* Problem details
Could you continue the article about Rand Paul's "Dystopian Visions" course, starting after its last sentence?

* Selected text
Sen. Rand Paul speaks at SXSW, Sunday, March 15, 2015 in Austin, Texas. (AP Photo/Austin American-Statesman, Deborah Cannon) AUSTIN CHRONICLE OUT, COMMUNITY IMPACT OUT, INTERNET AND TV MUST CREDIT PHOTOGRAPHER AND STATESMAN.COM, MAGS OUT

(AP Photo/Austin American-Statesman, Deborah Cannon)

Professor Rand Paul will teach a class next fall at George Washington University.

That is not a proofreading error.

A representative for GW’s Columbian College of Arts and Sciences tells Red Alert the Kentucky senator will teach a course titled “Dystopian Visions” during the Fall 2017 semester.

In the midst of a presidency that’s been compared to this genre, the Republican will fulfill a dream of his from at least almost four years ago.

“I’ve talked about it, but unfortunately I keep developing other projects that get in the way. I would like to do it someday,” the former presidential candidate said in a 2013 interview with VICE in response to rumors he wants to teach a class on novels related to plots that are unpleasant or miserable. “I think dystopian novels are a discussion of politics, and sort of what happens if you let a government accumulate too much power.”

Students are excited to take this bi-weekly 8 AM class. “I’m taking his class because I really admire him as a Senator, and I find dystopian novels very interesting philosophically,” a freshman told Red Alert. “To that end, I think politics will be discussed to the extent they apply to the ideas we are discussing.”

* Stored data
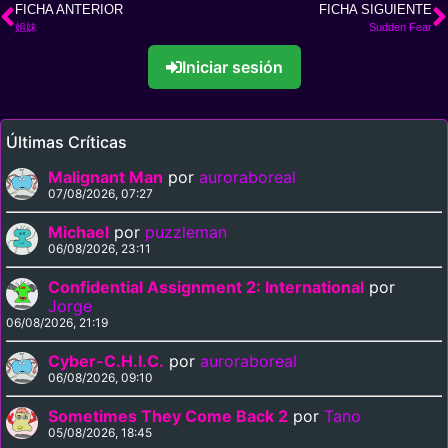
FICHA ANTERIOR
FICHA SIGUIENTE
姐妹
Sudden Fear
Iniciar sesión
Últimas Críticas
Malignant Man
por
auroraboreal
07/08/2026, 07:27
Michael
por
puzzleman
06/08/2026, 23:11
Confidential Assignment 2: International
por
Jorge
06/08/2026, 21:19
Cyber-C.H.I.C.
por
auroraboreal
06/08/2026, 09:10
Sometimes They Come Back 2
por
Tano
05/08/2026, 18:45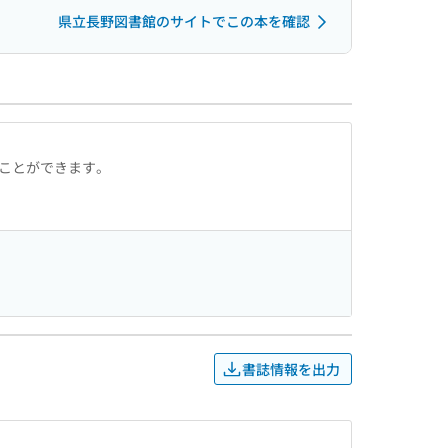
県立長野図書館のサイトでこの本を確認
ることができます。
書誌情報を出力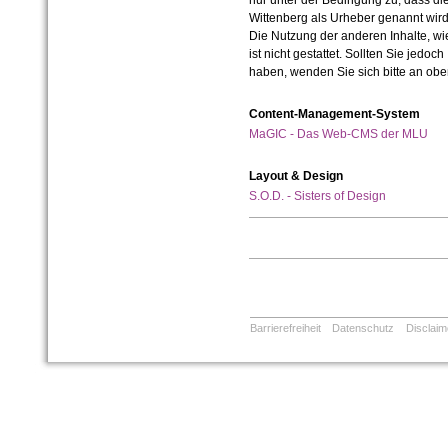
nur unter der Bedingung zu, dass die
Wittenberg als Urheber genannt wird
Die Nutzung der anderen Inhalte, wie
ist nicht gestattet. Sollten Sie jedo
haben, wenden Sie sich bitte an ob
Content-Management-System
MaGIC - Das Web-CMS der MLU
Layout & Design
S.O.D. - Sisters of Design
Barrierefreiheit
Datenschutz
Disclaim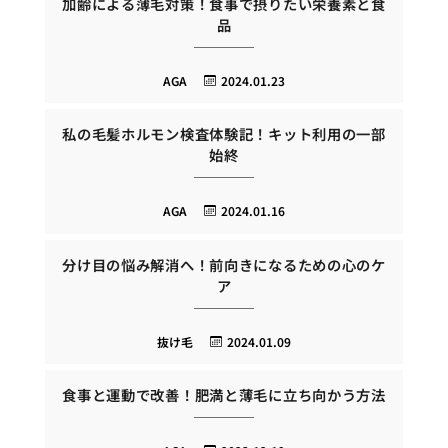
加齢による薄毛対策！食事で摂りたい栄養素と食
品
AGA
2024.01.23
私の毛髪ホルモン検査体験記！キット利用の一部
始終
AGA
2024.01.16
分け目の悩み解消へ！前向きになるための心のケ
ア
抜け毛
2024.01.09
食事と運動で改善！肥満と薄毛に立ち向かう方法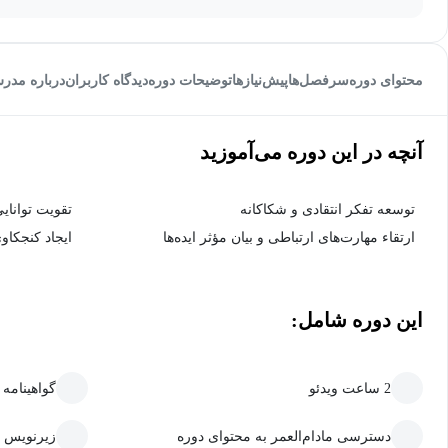
محتوای دوره
سرفصل‌ها
پیش‌نیاز‌ها
توضیحات دوره
دیدگاه کاربران
درباره مدر
آنچه در این دوره می‌آموزید
توسعه تفکر انتقادی و شکاکانه
تقویت توانایی
ارتقاء مهارت‌های ارتباطی و بیان مؤثر ایده‌ها
ایجاد کنجکاو
این دوره شامل:
2 ساعت ویدئو
گواهینامه
دسترسی مادام‌العمر به محتوای دوره
زیرنویس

* Your response
Another freshman, Tom Crean, was unsuccessful registering for the class because it was already full. “I’m a bit disappointed I didn’t get in,” he said. “I really like Rand Paul and thought it would be a fun experience to take a class with him.”

He added, “I do like dystopian literature because a lot of it is inherently political.”

Ben Vinson, the dean of GWU’s Columbian College of Arts and Sciences, told Red Alert the senator’s course will be offered as an elective because it is not connected to a specific department or program.

“When Senator Paul’s office approached us about coming to campus to teach this course, we agreed that his unique voice as a sitting senator would provide an engaging backdrop for our students,” he said. “Because of our connections and location in the heart of the nation’s capital, we will continue to welcome prominent contributors to the global dialogue to come to campus to engage our students.”